L’État n’est pas en grande forme

L’opacité, la connivence, le bloquage de l’ascenseur social et les bureaucraties sont de moins en moins bien tolérés

Quelle belle leçon de liberté de la part des peuples arabes et perses ! La Révolution du Jasmin tunisienne a déclenché un cyclone libéral autour d’elle. Du Maroc à l’Arabie Saoudite, en passant par l’Iran, la jeunesse se lève prête à mourir pour des droits dont les parents n’ont jamais eu la chance de bénéficier. Ils veulent travailler, gagner de l’argent sans se faire spolier par des gouvernements prédateurs.
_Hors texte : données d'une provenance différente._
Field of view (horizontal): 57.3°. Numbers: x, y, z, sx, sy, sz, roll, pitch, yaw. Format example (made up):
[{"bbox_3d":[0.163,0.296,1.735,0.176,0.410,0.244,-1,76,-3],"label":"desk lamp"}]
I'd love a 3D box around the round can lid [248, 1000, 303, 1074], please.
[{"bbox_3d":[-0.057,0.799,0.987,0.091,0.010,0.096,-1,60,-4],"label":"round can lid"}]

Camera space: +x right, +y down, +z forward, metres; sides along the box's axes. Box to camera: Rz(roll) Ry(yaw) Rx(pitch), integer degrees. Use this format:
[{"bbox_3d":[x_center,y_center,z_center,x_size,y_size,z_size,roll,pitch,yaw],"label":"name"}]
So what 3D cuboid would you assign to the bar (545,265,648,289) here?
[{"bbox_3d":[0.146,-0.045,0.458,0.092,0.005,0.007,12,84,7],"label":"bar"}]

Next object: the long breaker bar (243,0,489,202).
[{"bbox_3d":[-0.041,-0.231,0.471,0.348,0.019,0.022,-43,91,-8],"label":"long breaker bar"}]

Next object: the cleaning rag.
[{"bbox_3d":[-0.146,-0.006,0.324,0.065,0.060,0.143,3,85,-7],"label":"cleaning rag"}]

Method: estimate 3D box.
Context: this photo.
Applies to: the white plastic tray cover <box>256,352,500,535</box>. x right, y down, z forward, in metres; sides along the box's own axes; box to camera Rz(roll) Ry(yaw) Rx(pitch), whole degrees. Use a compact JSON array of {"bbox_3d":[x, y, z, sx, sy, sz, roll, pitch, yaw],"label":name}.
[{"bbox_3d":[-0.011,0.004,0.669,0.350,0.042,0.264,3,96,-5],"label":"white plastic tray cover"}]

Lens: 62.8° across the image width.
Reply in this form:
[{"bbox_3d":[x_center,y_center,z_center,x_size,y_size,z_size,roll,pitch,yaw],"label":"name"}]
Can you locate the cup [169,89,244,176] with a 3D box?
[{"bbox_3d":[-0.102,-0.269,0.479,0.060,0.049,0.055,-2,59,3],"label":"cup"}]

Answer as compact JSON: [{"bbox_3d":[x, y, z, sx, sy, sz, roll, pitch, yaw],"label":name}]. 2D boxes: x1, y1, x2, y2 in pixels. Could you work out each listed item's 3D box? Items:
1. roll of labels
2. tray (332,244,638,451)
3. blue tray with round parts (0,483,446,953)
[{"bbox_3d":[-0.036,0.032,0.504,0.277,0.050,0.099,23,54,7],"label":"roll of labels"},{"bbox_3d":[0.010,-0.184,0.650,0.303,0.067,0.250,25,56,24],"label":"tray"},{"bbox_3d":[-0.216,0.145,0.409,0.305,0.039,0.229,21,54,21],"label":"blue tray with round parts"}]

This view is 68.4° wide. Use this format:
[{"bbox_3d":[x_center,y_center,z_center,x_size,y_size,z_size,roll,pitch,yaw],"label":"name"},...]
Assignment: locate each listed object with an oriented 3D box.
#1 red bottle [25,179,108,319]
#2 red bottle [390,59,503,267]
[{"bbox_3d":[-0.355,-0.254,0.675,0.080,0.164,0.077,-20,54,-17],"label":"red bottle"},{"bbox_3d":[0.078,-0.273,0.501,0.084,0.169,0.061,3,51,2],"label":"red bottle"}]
Ils ne cherchent pas des avantages, encore moins des cadeaux distribués avec condescendance, mais tout simplement le droit de prendre en main leur destin sans peser sur celui d’autrui. Les parents de cette jeunesse ans peur  avouent aujourd’hui leur fierté devant ce courage qu’ils n’avaient jamais imagniné, et ce sens des responsabilités de la nouvelle génération. Rappelez-vous les mouvements d’entraide, et le nettoyage de la place Tahrir au Caire. Beaucoup de ces jeunes veulent reconstruire leur pays dans un cadre ouvert et transparent. Accepteront-ils un État comme ceux des modèles passés, ou identique à celui que nous connaissons en France, omniprésent, paternaliste et économiquement oppressant ? Pas plus que les rescapés des régimes communistes après la chute du mur. En France, un certain nombre de nos lycéens avachis défilent en rêvant déjà de leur retraite précoce, de quoi motiver les autres à quitter le pays.

Nul ne sait où nous entrainera cette rupture historique avec des régimes moisis d’Afrique du Nord et du Golfe. Vagues migratoires sans précédent à court terme, implantation politique de la sensibilité islamiste et nationaliste ? La pression sociale va être difficile à retourner, et toutes ces populations n’ont pas les mêmes valeurs que les nôtres. Mais ce ne sera plus aux gouvernements de les leur imposer malgré elles. Cette jeunesse enthousiaste doit s’attendre à de la frustration lorsqu’elle se rendra compte que la réalité de son destin reste à construire. Les grèves pour augmenter les salaires qui ont suivi les révolutions  ne les mèneront pas loin. Les solutions pour permettre à tous de prendre des risques et de profiter pleinement de la croissance mondiale ont été mises en oeuvre partout dans le monde, de la Corée du Sud au Chili en passant par Singapour et le Brésil. Ce sont les mesures préconisées par les libéraux : ouverture des frontières, protection de la propriété privée, encouragement à l’épargne productive, règlementation du travail réduite ou nulle, fiscalité faible, bureaucratie limitée, État fort dans ses rares prérogatives.

Ces États qui tombent les uns après les autres ne doivent pas nous faire oublier qu’ailleurs aussi,  dans la partie du monde qui se proclame libre et démocratique, des États subissent aussi des assauts populaires. Les Tea Parties ont remis au goût du jour cette phobie bien ancrée du gouvernement central aux États-Unis. Après tout, il est largement responsable de la crise actuelle. En Belgique, c’est plus simple : il n’y a carrément plus de gouvernement depuis environ 250 jours. Et l’économie s’en porte plutôt bien. À l’autre bout du monde, même la Chine tremble. Les scandales comme celui de Wikileaks, le fait que les individus disposent d’une information de plus en plus complète de plus en plus rapidement ne les rend-il pas progressivement hostiles aux formes de gouvernements que nous avions connues jusqu’ici ?

L’autorité subie, même démocratique, l’opacité et la connivence, le bloquage de l’ascenseur social par des castes et les bureaucraties sont  de moins en moins bien tolérés. Pourquoi en irait-il autrement en France ? Bien que nous soyons historiquement souvent les derniers à réagir, le sursaut n’est pas impossible dans les années qui viennent. À l’occasion d’une banqueroute du pays par exemple.